◆ WHAT NEEDS TO BE DONE
With pictures left out, please repeat word for word the lines from the one containing "focal_mm: 6.76" through the end of the records.

◆ INFORMATION PROVIDED
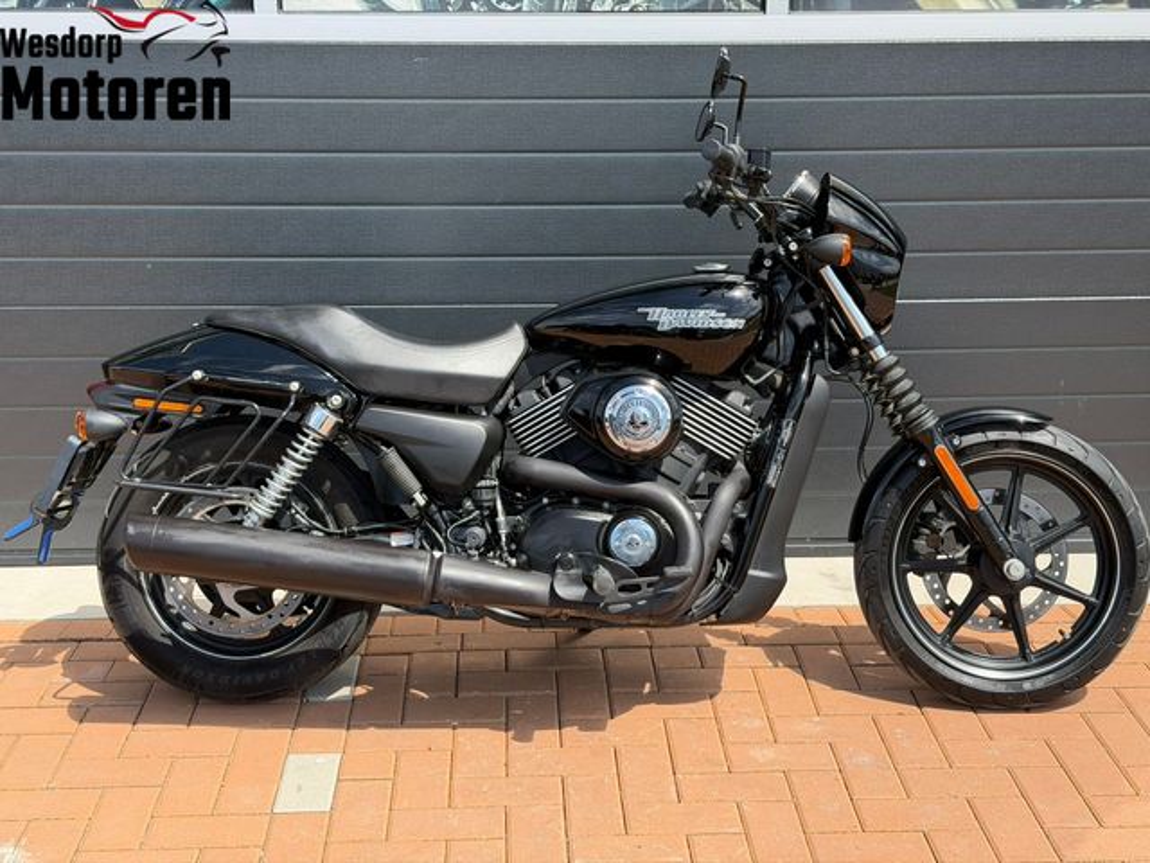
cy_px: 432
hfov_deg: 39.7
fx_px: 1595
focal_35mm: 48
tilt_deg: -15.4
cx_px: 575
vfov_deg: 30.3
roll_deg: +0.9
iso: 80
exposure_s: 1/1575
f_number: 1.78
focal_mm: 6.76
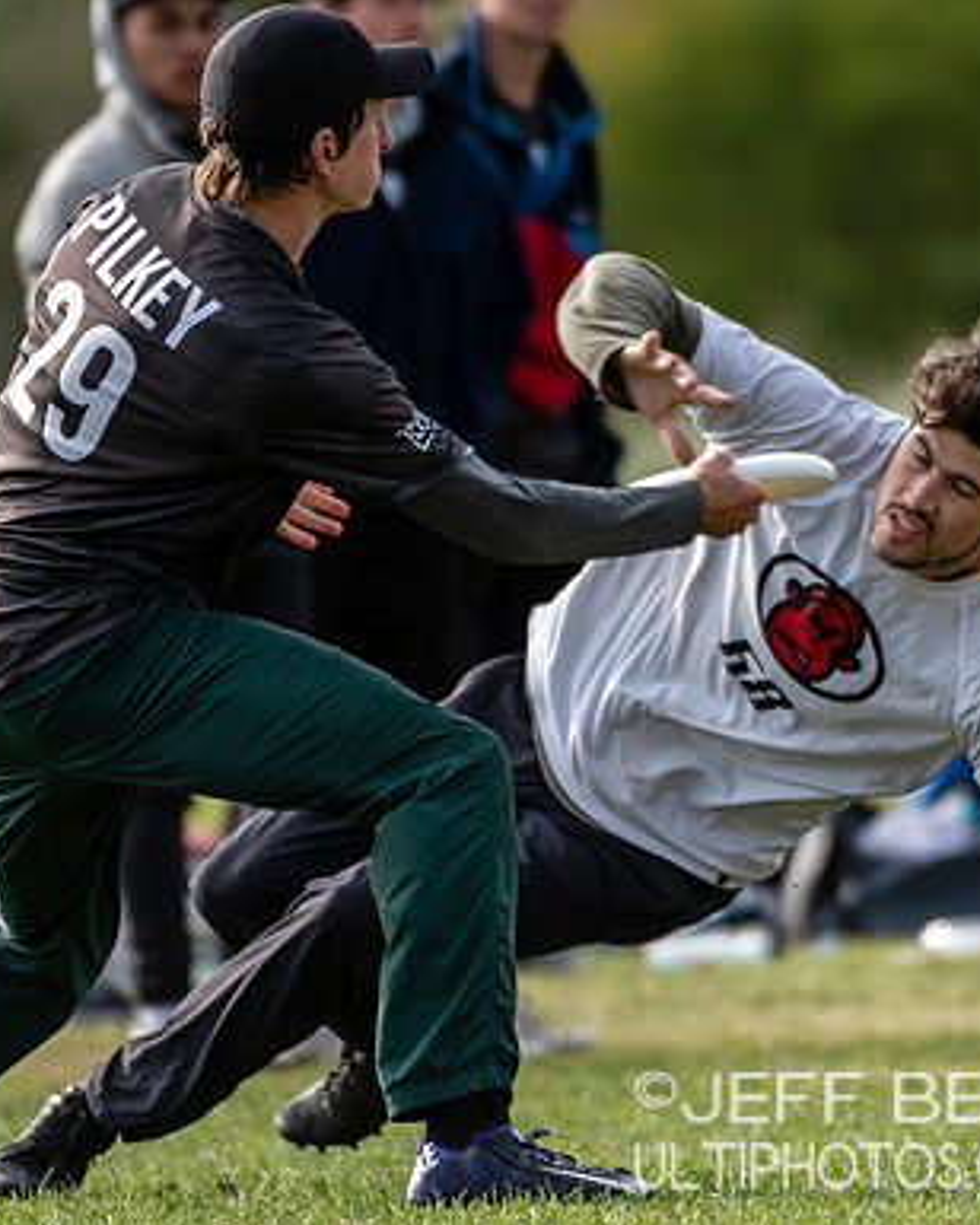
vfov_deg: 1.7
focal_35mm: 1146
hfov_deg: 1.4
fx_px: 41549
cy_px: 397
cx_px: 423
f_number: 4
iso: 320
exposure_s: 1/1000
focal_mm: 400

◆ WRITTEN RESPONSE
focal_mm: 6.76
vfov_deg: 1.7
focal_35mm: 1146
hfov_deg: 1.4
fx_px: 41549
cy_px: 397
cx_px: 423
f_number: 4
iso: 320
exposure_s: 1/1000
focal_mm: 400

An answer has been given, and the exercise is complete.